LISA: Layerwise Importance Sampling for Memory-Efficient Large Language Model Fine-Tuning

The machine learning community has witnessed impressive advancements since large language models (LLMs) first appeared. Yet, their massive memory consumption has become a significant roadblock to large-scale training. For instance, a 7B model typically requires at least 60 GB of GPU memory with full parameter training, which presents challenges for researchers without access to high-resource environments. Parameter Efficient Fine-Tuning techniques such as Low-Rank Adaptation (LoRA) have been proposed to alleviate this problem. However, in most large-scale fine-tuning settings, their performance does not reach the level of full parameter training because they confine the parameter search to a low-rank subspace. Attempting to complement this deficiency, we investigate the layerwise properties of LoRA on fine-tuning tasks and observe an unexpected but consistent skewness of weight norms across different layers. Utilizing this key observation, a surprisingly simple training strategy is discovered, which outperforms both LoRA and full parameter training in a wide range of settings with memory costs as low as LoRA. We name it Layerwise Importance Sampled AdamW (LISA), a promising alternative for LoRA, which applies the idea of importance sampling to different layers in LLMs and randomly freezes most middle layers during optimization. Experimental results show that with similar or less GPU memory consumption, LISA surpasses LoRA or even full parameter tuning in downstream fine-tuning tasks, where LISA consistently outperforms LoRA by over 10%-35% in terms of MT-Bench score while achieving on-par or better performance in MMLU, AGIEval and WinoGrande. On large models, specifically LLaMA-2-70B, LISA surpasses LoRA on MT-Bench, GSM8K, and PubMedQA, demonstrating its effectiveness across different domains.

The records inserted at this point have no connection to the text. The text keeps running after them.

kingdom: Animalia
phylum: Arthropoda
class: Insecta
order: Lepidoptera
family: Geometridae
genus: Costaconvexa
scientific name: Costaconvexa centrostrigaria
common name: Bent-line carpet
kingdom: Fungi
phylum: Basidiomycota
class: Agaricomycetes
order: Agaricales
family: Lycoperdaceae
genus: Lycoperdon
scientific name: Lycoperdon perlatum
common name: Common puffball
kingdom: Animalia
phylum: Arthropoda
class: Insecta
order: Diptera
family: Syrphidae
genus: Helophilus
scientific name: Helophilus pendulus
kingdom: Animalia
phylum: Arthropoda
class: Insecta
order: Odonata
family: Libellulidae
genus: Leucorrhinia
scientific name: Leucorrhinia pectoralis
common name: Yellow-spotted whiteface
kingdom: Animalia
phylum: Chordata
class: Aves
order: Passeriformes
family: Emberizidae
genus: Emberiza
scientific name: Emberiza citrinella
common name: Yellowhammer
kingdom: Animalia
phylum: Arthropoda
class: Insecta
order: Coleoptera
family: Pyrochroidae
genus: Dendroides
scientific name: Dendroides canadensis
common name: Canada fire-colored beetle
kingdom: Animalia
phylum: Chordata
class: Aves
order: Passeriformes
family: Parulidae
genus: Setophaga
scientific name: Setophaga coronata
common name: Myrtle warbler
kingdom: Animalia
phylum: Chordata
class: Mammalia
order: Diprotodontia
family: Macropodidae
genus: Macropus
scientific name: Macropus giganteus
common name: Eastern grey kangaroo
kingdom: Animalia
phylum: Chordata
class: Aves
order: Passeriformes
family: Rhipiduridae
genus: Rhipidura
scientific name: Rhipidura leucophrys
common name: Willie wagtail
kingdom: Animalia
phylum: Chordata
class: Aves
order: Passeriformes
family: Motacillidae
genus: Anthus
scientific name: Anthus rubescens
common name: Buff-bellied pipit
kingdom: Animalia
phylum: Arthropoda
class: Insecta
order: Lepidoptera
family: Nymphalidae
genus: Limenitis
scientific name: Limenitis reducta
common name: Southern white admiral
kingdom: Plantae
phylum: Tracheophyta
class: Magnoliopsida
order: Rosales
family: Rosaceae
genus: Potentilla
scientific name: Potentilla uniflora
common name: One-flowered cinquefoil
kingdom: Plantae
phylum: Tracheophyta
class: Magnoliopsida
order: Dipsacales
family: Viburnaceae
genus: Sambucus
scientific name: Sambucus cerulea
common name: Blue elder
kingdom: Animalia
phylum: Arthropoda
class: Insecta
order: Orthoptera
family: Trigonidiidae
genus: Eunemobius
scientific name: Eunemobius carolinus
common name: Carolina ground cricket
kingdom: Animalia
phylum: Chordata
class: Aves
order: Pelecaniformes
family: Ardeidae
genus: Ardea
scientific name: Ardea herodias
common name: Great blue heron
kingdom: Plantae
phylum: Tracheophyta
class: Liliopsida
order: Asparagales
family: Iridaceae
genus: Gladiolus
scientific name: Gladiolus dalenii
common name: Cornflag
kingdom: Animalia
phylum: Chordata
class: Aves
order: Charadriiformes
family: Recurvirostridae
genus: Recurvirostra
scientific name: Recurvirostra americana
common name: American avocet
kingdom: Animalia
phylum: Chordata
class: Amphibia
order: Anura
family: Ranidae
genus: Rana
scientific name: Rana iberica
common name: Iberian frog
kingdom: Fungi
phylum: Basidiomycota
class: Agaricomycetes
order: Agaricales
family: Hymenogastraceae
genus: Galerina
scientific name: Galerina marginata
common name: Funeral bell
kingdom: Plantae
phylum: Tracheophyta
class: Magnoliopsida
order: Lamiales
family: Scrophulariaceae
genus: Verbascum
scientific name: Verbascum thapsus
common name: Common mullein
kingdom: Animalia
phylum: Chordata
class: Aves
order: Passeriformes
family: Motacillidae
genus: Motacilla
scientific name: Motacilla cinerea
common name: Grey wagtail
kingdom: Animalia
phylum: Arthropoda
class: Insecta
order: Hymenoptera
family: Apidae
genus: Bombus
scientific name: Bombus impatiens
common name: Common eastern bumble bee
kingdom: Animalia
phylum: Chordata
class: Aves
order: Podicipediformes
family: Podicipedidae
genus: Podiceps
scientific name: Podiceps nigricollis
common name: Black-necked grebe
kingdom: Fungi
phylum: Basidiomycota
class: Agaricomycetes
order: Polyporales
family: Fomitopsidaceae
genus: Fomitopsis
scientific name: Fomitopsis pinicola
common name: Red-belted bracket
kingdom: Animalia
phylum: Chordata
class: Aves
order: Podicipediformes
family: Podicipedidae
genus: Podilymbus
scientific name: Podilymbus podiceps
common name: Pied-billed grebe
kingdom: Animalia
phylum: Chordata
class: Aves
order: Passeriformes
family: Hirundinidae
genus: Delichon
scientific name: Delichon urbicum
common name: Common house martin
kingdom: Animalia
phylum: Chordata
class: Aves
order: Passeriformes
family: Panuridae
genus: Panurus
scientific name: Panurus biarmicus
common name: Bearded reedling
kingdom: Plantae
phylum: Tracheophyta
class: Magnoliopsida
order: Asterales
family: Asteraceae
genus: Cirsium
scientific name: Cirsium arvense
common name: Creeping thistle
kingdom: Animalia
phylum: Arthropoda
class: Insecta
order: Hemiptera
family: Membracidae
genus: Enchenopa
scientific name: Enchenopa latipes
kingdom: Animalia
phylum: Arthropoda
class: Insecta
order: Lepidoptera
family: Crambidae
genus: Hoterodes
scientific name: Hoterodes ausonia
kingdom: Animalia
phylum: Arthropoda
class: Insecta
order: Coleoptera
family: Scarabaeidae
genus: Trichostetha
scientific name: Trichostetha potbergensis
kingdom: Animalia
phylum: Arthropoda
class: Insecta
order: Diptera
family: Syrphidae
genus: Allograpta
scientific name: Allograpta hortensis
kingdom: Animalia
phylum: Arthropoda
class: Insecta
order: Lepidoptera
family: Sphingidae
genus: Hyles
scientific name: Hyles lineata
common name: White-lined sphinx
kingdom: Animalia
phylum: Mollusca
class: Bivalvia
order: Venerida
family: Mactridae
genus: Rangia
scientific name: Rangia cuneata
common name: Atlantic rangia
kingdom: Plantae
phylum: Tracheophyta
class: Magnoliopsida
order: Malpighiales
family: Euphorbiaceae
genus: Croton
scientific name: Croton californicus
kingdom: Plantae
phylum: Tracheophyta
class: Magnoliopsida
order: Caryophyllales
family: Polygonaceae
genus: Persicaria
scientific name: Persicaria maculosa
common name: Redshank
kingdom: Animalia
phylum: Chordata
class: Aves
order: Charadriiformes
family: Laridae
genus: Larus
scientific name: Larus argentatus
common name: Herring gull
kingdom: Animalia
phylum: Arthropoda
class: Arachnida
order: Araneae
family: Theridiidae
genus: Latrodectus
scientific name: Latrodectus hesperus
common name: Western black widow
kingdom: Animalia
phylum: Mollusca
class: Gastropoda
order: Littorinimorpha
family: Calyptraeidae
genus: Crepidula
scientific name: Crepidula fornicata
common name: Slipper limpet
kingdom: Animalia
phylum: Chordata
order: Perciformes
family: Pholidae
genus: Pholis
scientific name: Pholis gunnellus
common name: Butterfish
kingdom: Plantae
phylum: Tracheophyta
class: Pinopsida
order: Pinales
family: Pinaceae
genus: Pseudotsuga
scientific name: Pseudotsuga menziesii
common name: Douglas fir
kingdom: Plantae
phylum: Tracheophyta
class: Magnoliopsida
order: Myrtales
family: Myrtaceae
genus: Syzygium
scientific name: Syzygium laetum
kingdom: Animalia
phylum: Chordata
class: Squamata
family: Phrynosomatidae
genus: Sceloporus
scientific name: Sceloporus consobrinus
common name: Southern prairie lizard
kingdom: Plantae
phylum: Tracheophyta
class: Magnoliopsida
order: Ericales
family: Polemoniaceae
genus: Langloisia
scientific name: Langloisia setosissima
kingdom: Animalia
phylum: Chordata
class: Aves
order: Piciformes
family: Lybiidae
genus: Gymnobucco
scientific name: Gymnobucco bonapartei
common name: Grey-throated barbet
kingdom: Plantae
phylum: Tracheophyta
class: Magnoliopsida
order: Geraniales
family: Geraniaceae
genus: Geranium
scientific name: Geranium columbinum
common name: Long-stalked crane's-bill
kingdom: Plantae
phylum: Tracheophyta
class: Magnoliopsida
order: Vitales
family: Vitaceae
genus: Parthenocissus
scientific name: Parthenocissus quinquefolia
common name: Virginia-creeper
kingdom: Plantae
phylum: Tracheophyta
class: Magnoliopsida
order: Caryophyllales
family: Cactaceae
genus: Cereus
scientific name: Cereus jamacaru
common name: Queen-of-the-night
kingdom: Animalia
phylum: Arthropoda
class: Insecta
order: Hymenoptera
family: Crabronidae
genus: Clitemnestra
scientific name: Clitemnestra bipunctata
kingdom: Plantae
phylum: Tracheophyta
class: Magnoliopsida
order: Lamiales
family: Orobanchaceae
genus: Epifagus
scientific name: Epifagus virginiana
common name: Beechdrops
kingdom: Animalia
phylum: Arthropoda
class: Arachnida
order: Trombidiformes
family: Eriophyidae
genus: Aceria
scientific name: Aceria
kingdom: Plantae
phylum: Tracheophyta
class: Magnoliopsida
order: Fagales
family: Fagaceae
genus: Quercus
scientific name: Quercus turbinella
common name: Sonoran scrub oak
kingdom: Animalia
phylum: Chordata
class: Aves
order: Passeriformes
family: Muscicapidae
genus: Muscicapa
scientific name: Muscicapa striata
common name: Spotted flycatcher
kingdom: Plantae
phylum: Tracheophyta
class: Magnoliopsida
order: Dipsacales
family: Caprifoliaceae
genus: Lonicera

翻译：自大语言模型首次出现以来，机器学习领域已见证了令人瞩目的进步。然而，其巨大的内存消耗已成为大规模训练的重要障碍。例如，一个70亿参数的模型在全参数训练下通常需要至少60 GB的GPU内存，这对无法获取高资源环境的研究者构成了挑战。诸如低秩自适应等参数高效微调技术已被提出以缓解此问题。然而，在大多数大规模微调场景中，其性能未能达到全参数训练的水平，因为它们将参数搜索限制在低秩子空间内。为弥补这一不足，我们研究了LoRA在微调任务上的层级特性，并观察到不同层间权重范数存在意外但一致的偏斜分布。利用这一关键观察，我们发现了一种极其简单的训练策略，该策略在内存成本低至与LoRA相当的情况下，于广泛场景中超越了LoRA和全参数训练。我们将其命名为层级重要性采样AdamW，它是LoRA的一种有前景的替代方案，其将重要性采样的思想应用于大语言模型的不同层，并在优化过程中随机冻结大多数中间层。实验结果表明，在相似或更低的GPU内存消耗下，LISA在下游微调任务中超越了LoRA甚至全参数调优：在MT-Bench评分上持续优于LoRA 10%-35%，同时在MMLU、AGIEval和WinoGrande上达到相当或更好的性能。在大型模型（特别是LLaMA-2-70B）上，LISA在MT-Bench、GSM8K和PubMedQA上均超越LoRA，证明了其在不同领域的有效性。